→ Exercise details
Look through the data below. Collect every line where the word "used" occurs.

[Saved data entries]
- Opening Delimiter -

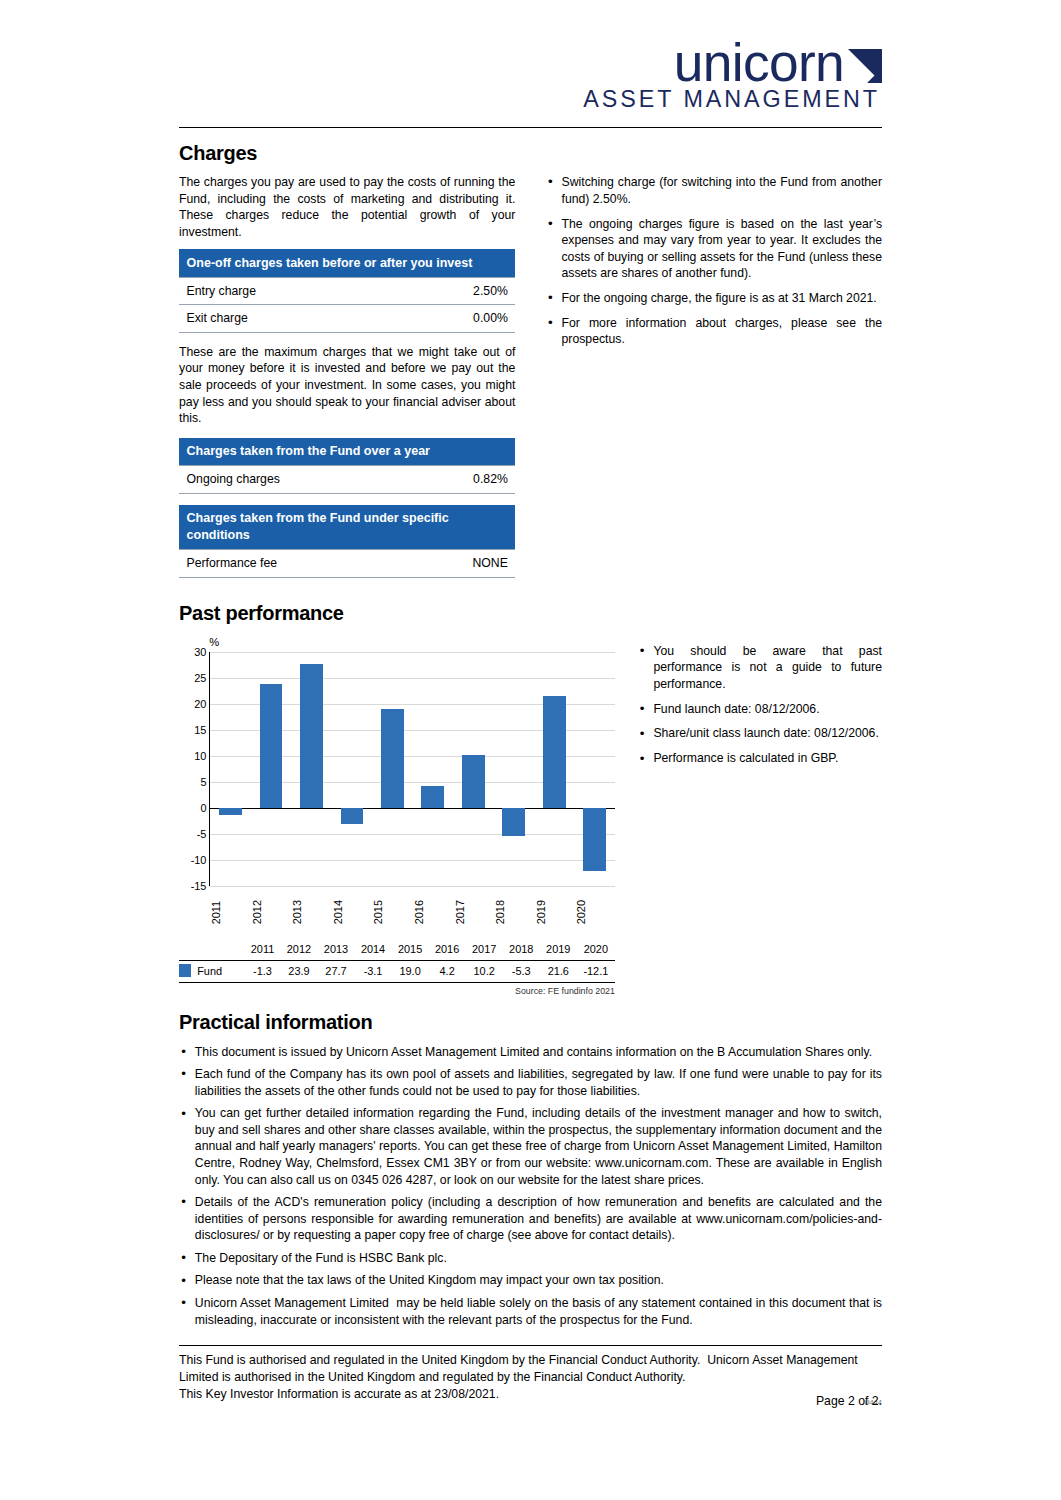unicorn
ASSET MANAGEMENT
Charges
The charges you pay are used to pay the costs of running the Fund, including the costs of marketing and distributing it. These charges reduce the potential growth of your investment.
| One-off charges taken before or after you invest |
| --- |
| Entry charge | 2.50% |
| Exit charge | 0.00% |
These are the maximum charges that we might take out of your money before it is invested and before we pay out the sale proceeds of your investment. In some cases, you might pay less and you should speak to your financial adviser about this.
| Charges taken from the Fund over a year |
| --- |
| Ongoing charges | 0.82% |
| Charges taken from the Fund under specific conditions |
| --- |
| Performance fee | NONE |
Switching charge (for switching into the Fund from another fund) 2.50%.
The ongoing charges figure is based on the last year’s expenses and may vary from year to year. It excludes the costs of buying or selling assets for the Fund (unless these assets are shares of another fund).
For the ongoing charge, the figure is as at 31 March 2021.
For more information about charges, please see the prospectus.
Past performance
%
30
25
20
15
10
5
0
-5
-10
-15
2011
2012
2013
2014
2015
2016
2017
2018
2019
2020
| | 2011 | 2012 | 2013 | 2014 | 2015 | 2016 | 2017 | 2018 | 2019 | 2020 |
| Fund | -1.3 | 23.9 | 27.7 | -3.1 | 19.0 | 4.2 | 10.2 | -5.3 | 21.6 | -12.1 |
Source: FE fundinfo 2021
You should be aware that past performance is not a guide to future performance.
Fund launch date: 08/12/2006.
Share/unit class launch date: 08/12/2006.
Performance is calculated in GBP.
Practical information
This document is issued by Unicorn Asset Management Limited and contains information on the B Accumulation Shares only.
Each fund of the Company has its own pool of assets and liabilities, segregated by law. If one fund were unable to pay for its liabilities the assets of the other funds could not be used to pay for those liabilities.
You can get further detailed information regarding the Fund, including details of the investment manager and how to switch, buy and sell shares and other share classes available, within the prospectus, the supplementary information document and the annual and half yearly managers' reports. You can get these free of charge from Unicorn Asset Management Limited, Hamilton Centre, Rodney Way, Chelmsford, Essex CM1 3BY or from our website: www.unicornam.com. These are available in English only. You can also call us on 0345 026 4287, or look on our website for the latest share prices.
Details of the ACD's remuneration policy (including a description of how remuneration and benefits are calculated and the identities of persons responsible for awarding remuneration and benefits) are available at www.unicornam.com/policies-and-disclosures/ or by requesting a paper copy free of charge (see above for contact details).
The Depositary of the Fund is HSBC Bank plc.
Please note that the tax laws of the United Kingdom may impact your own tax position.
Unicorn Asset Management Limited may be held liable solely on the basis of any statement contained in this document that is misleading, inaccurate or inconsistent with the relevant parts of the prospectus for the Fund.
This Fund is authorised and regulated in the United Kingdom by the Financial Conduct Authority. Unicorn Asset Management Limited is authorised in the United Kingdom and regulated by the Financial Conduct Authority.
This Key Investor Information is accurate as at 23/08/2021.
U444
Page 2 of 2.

- Closing Delimiter -

→ Answer section
The charges you pay are used to pay the costs of running the Fund, including the costs of marketing and distributing it. These charges reduce the potential growth of your investment.
Each fund of the Company has its own pool of assets and liabilities, segregated by law. If one fund were unable to pay for its liabilities the assets of the other funds could not be used to pay for those liabilities.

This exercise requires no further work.